Calculate z-score: To calculate the $99$ % confidence interval for the mean, we need to use the formula for the confidence interval of the mean when the population standard deviation is known: $\newline$ CI = $\bar{x} \pm (z \times (\sigma/\sqrt{n}))$ $\newline$ where $\bar{x}$ is the sample mean, $z$ is the z-score corresponding to the confidence level, $\sigma$ is the population standard deviation, and $n$ is the sample size. $\newline$ First, we need to find the z-score for a $99\%$ confidence level.
Find z-score for $99$ % confidence: We can look up the z-score for a $99$ % confidence level in a standard normal distribution table or use a calculator that provides this functionality. The z-score that corresponds to a $99$ % confidence level is approximately $2.576$ .

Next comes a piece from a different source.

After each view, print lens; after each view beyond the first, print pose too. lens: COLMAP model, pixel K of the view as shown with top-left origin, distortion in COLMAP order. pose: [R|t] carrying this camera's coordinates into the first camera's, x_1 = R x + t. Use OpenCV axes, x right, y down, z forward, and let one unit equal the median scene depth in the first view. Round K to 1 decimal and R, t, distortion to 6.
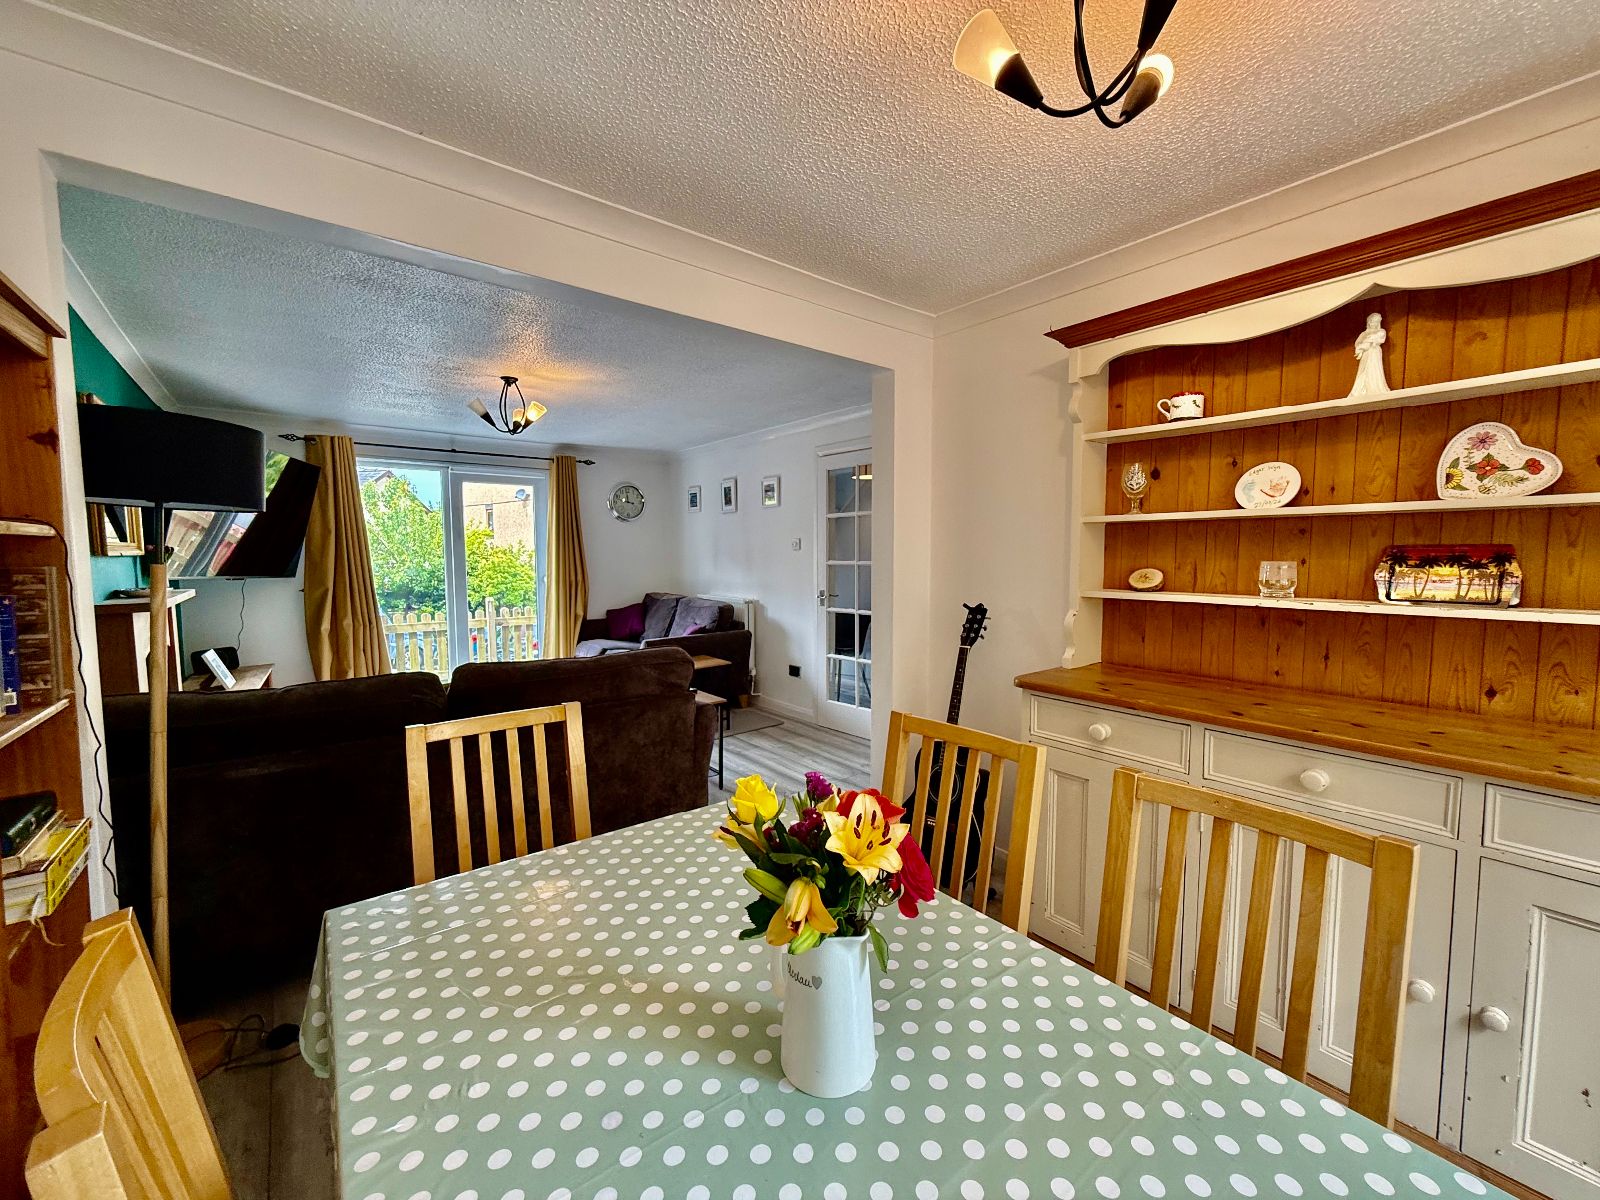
lens RADIAL K [[627.9, 0, 801.9], [0, 627.9, 595.6], [0, 0, 1]] dist [-0.007143, -0.000030]
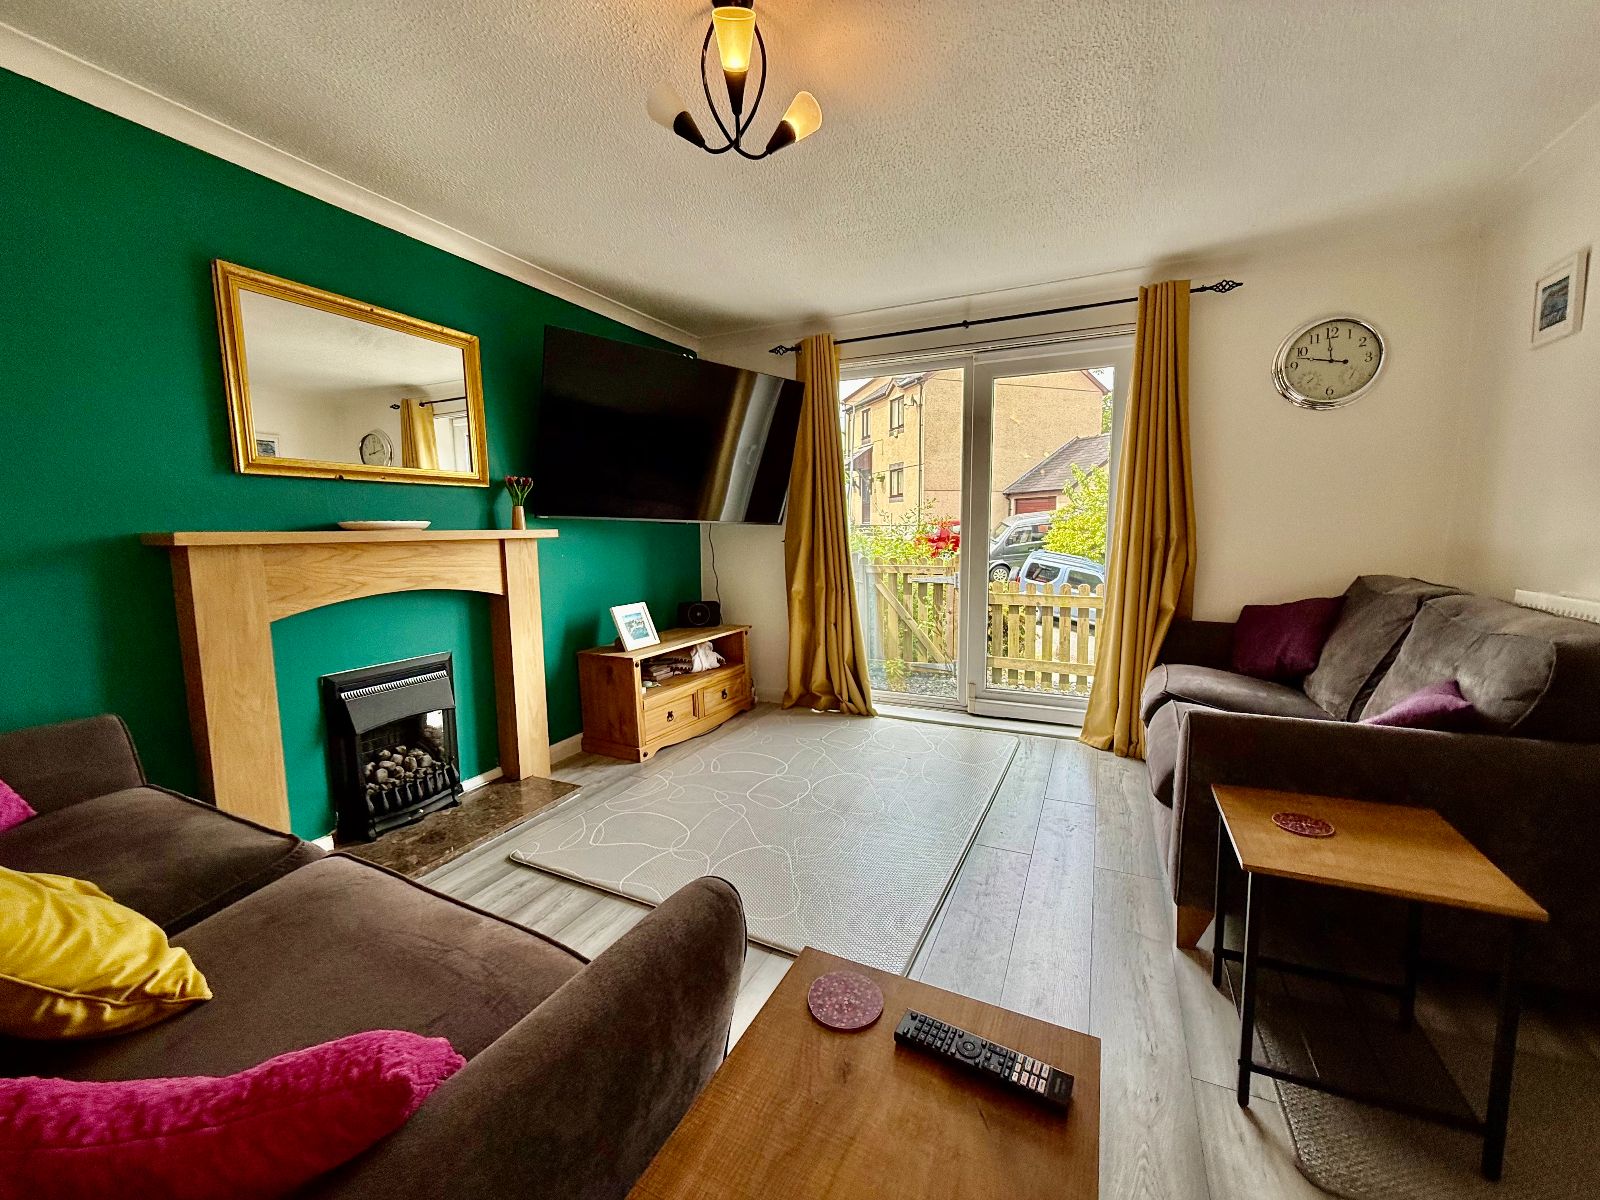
lens RADIAL K [[627.9, 0, 802.1], [0, 627.9, 593.9], [0, 0, 1]] dist [-0.007143, -0.000030]
pose [[0.425969, 0.096828, -0.899541, -0.036076], [-0.055362, 0.995183, 0.080907, -0.005337], [0.903042, 0.015337, 0.429278, 0.559346]]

Calculate margin of error: Now we have all the values needed to calculate the confidence interval: $\newline$ $\bar{x} = 16.6$ (sample mean) $\newline$ $z = 2.576$ (z-score for $99$ % confidence) $\newline$ $\sigma = 2.8$ (population standard deviation) $\newline$ $n = 35$ (sample size) $\newline$ Let's calculate the margin of error (ME) using the formula: $\newline$ $ME = z \times (\sigma/\sqrt{n})$
Calculate standard error: First, calculate the standard error $\sigma/\sqrt{n}$ : $\newline$ Standard error = $\sigma/\sqrt{n} = 2.8/\sqrt{35}$ $\newline$ Standard error $\approx 2.8/5.9161$ $\newline$ Standard error $\approx 0.4732$ $\newline$ Now, round this to the nearest thousandth. $\newline$ Standard error $\approx 0.473$
Calculate margin of error: Next, calculate the margin of error (ME): $\newline$ $ME = z \times \text{Standard error}$ $\newline$ $ME = 2.576 \times 0.473$ $\newline$ $ME \approx 1.2179$ $\newline$ Now, round this to the nearest thousandth. $\newline$ $ME \approx 1.218$
Calculate confidence interval: Finally, calculate the confidence interval using the margin of error: $\newline$ Lower limit = $\bar{x} - \text{ME} = 16.6 - 1.218$ $\newline$ Lower limit $\approx 15.382$ $\newline$ Upper limit = $\bar{x} + \text{ME} = 16.6 + 1.218$ $\newline$ Upper limit $\approx 17.818$ $\newline$ Now, round both values to the nearest thousandth. $\newline$ Lower limit $\approx 15.382$ $\newline$ Upper limit $\approx 17.818$